» What you should do:
Reproduce the listing below as it stands. Leave out each image.
Start of Task input
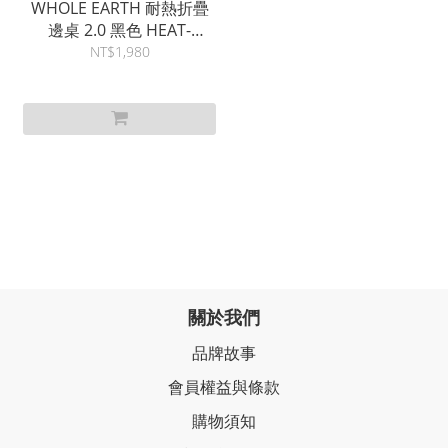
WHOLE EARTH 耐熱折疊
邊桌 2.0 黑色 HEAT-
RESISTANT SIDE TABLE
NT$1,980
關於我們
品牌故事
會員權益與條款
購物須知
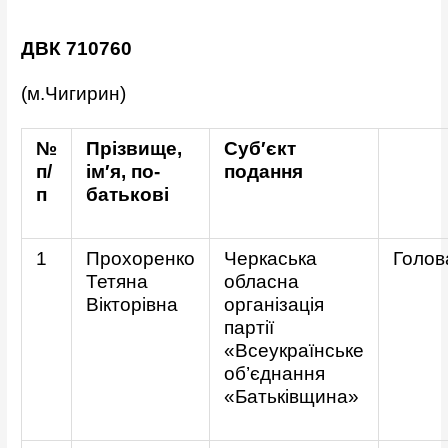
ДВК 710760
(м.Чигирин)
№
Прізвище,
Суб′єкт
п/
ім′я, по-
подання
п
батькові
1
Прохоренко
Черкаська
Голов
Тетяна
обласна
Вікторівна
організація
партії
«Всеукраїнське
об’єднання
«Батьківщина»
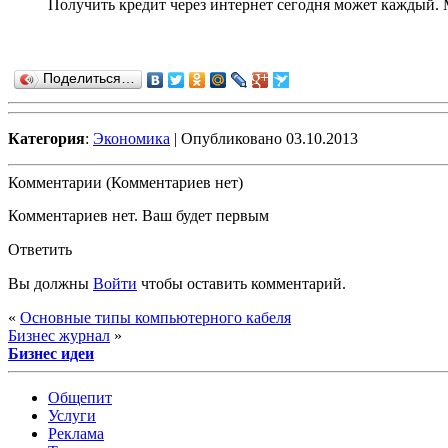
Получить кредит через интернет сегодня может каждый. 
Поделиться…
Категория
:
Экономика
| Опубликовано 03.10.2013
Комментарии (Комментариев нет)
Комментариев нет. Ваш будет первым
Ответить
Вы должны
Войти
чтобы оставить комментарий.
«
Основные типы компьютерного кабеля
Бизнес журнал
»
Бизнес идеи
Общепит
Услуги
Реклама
End of Task input
» Solution to this problem:
WHOLE EARTH 耐熱折疊
邊桌 2.0 黑色 HEAT-
RESISTANT SIDE TABLE
NT$1,980
關於我們
品牌故事
會員權益與條款
購物須知
ДВК 710760
(м.Чигирин)
№
Прізвище,
Суб′єкт
п/
ім′я, по-
подання
п
батькові
1
Прохоренко
Черкаська
Голов
Тетяна
обласна
Вікторівна
організація
партії
«Всеукраїнське
об’єднання
«Батьківщина»
Получить кредит через интернет сегодня может каждый. 
Поделиться…
Категория
:
Экономика
| Опубликовано 03.10.2013
Комментарии (Комментариев нет)
Комментариев нет. Ваш будет первым
Ответить
Вы должны
Войти
чтобы оставить комментарий.
«
Основные типы компьютерного кабеля
Бизнес журнал
»
Бизнес идеи
Общепит
Услуги
Реклама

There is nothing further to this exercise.